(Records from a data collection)

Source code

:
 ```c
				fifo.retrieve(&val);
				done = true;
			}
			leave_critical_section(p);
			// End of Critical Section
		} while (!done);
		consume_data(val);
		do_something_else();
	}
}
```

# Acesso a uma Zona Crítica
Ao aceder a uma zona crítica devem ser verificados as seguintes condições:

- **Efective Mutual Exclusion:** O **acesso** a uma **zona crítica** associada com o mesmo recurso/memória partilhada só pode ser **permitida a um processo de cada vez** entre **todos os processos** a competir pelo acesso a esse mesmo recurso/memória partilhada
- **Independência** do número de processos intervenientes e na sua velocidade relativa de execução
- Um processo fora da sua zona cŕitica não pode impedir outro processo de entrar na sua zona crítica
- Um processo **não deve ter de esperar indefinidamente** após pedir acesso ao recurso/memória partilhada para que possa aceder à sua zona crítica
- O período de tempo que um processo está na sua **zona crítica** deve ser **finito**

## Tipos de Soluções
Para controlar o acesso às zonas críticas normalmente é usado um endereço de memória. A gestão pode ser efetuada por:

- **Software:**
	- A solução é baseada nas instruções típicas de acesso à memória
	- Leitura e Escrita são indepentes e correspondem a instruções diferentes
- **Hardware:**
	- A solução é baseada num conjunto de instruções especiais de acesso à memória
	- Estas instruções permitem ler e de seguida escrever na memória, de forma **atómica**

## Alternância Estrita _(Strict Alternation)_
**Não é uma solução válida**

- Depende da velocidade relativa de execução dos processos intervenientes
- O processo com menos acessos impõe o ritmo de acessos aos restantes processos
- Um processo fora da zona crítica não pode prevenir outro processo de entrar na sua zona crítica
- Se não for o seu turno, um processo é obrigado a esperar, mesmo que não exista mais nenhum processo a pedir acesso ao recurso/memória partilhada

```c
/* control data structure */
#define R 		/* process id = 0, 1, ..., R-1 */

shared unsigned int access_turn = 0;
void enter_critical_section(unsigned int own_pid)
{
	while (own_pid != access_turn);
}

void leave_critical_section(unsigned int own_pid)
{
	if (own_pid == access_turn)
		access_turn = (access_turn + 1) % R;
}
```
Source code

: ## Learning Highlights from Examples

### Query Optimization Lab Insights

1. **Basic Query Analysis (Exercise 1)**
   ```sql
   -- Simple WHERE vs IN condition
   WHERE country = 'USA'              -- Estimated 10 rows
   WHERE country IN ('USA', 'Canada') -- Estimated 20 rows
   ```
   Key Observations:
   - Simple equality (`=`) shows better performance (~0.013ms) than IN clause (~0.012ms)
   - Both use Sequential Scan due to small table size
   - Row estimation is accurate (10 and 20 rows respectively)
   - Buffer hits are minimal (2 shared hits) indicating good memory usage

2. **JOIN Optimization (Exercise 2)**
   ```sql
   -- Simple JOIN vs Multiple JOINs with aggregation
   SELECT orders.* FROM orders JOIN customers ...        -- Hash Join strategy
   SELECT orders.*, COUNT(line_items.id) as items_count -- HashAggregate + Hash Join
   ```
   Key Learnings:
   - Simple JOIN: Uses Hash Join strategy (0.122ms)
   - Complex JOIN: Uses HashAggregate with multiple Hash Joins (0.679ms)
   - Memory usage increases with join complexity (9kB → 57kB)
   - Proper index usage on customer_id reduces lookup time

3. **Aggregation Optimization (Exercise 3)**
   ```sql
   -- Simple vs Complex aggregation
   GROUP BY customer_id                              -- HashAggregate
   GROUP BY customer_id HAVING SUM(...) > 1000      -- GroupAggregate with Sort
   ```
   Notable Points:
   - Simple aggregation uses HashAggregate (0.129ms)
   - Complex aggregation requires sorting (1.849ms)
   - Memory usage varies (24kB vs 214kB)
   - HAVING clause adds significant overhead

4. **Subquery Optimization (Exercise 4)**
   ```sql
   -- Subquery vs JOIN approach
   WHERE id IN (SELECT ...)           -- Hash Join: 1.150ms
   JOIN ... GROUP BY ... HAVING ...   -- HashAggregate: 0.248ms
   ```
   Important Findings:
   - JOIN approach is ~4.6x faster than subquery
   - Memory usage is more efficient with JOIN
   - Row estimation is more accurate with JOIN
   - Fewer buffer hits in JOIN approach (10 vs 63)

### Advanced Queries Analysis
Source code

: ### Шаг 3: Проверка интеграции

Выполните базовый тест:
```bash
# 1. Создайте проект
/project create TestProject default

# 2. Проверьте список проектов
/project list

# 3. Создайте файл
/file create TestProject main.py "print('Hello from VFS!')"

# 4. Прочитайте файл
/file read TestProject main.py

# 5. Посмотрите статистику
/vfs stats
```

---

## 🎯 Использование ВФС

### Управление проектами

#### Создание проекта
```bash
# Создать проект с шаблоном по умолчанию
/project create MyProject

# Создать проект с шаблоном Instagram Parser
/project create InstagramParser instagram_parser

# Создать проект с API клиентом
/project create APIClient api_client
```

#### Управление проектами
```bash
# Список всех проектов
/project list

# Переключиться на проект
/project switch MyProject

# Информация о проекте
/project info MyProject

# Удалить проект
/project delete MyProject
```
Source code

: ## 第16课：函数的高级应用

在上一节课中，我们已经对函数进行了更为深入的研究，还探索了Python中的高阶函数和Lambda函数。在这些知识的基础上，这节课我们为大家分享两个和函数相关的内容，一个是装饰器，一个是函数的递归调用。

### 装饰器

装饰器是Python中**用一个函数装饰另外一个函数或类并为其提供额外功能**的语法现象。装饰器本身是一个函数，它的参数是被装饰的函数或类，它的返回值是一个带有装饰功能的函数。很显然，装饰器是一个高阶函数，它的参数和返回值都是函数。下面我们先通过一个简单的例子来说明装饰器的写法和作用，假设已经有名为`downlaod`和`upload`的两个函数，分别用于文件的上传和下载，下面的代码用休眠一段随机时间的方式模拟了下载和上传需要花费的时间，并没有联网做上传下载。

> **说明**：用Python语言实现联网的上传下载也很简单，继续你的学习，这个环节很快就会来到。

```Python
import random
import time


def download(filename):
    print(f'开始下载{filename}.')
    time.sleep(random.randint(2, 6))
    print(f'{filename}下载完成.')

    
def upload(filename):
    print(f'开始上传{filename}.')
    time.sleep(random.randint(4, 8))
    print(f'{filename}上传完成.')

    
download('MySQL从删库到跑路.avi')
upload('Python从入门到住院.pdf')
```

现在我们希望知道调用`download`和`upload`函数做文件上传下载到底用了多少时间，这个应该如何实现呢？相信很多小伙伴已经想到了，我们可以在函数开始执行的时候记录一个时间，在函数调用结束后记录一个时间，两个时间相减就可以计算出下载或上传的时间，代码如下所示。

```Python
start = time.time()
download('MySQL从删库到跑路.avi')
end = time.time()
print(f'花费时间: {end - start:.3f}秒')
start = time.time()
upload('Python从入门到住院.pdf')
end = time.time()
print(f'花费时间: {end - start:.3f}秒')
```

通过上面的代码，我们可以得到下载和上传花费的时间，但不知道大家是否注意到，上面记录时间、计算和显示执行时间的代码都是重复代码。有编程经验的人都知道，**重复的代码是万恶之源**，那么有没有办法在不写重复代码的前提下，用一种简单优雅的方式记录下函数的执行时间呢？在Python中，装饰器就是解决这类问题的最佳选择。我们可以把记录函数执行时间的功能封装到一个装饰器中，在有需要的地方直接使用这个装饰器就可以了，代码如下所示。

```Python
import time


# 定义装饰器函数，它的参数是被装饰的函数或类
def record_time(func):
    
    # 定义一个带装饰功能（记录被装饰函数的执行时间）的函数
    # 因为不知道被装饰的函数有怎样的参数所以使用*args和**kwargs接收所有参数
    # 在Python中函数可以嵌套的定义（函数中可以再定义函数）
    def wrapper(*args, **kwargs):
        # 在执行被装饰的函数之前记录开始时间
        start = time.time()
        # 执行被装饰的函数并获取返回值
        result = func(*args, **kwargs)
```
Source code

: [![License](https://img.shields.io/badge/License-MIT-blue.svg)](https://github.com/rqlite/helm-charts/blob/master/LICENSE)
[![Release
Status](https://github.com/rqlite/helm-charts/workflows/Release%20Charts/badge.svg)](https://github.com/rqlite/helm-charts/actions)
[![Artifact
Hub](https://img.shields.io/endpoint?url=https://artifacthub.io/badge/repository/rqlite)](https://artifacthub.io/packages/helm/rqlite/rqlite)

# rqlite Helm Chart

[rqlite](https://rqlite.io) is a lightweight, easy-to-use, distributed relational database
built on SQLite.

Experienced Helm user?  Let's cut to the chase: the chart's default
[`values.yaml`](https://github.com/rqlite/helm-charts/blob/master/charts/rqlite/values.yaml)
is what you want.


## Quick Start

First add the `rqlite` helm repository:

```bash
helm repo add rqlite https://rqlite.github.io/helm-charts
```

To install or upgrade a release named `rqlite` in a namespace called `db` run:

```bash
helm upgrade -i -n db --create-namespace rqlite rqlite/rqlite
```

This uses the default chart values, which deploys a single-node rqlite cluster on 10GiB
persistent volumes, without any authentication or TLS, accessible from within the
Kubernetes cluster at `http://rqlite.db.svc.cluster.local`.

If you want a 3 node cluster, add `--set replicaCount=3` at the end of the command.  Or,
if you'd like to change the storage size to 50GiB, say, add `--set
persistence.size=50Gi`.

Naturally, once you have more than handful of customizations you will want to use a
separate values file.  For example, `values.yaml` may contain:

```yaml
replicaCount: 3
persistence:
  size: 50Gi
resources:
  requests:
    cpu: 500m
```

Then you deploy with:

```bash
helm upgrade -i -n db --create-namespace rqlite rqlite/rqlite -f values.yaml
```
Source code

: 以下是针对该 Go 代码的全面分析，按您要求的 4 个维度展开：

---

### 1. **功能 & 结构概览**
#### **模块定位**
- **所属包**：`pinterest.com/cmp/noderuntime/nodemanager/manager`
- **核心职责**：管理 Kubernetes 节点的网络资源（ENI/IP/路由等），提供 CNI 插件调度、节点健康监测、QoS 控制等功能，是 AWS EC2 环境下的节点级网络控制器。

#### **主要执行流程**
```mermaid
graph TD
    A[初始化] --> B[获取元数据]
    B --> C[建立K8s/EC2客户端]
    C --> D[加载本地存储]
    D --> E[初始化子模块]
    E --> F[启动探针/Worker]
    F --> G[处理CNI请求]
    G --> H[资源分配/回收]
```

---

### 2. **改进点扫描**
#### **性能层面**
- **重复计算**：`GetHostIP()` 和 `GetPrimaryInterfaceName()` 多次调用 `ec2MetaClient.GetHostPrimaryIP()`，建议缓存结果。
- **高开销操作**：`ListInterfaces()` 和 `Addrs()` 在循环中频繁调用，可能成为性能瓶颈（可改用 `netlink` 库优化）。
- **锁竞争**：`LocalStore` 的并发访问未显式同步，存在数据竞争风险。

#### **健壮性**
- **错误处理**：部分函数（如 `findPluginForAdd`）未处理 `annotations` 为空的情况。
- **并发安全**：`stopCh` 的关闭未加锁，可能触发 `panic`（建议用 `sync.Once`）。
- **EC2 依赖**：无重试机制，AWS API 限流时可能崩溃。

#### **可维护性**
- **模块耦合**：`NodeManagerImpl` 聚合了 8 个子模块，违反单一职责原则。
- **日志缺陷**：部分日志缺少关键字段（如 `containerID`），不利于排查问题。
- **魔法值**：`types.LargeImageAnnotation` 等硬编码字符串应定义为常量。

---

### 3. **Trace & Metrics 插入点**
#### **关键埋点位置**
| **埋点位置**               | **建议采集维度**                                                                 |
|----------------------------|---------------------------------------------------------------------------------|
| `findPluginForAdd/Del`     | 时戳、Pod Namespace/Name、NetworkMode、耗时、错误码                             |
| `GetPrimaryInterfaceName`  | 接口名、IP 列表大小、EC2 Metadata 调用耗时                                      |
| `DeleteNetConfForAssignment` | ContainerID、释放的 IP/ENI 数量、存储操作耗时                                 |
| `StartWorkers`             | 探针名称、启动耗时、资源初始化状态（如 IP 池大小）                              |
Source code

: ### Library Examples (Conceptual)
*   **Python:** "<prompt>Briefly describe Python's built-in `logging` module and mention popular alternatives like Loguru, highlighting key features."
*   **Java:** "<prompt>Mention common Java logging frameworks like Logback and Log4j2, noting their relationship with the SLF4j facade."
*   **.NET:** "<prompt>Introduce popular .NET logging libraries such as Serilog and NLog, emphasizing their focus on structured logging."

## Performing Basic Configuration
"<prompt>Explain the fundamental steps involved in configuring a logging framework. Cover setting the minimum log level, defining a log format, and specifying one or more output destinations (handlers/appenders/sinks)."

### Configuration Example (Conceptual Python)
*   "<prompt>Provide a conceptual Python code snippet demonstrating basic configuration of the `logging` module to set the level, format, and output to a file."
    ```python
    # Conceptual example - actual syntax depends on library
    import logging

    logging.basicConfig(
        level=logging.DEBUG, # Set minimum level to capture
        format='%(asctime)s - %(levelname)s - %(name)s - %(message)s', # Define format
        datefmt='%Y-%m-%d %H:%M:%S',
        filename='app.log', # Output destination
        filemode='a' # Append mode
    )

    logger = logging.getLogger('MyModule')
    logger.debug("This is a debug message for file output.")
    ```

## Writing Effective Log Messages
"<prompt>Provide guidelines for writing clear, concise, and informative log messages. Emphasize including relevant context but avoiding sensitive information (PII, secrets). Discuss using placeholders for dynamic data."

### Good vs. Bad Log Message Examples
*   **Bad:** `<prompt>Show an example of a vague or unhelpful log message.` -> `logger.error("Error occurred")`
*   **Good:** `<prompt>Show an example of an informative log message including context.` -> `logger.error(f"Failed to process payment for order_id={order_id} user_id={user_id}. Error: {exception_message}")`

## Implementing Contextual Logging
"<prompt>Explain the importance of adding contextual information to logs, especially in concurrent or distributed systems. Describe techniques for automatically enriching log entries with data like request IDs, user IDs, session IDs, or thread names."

Your goal:
The word "estimation" appears in some lines of the data. Copy every one of those lines.

Solution to the exercise:
   - Row estimation is accurate (10 and 20 rows respectively)
   - Row estimation is more accurate with JOIN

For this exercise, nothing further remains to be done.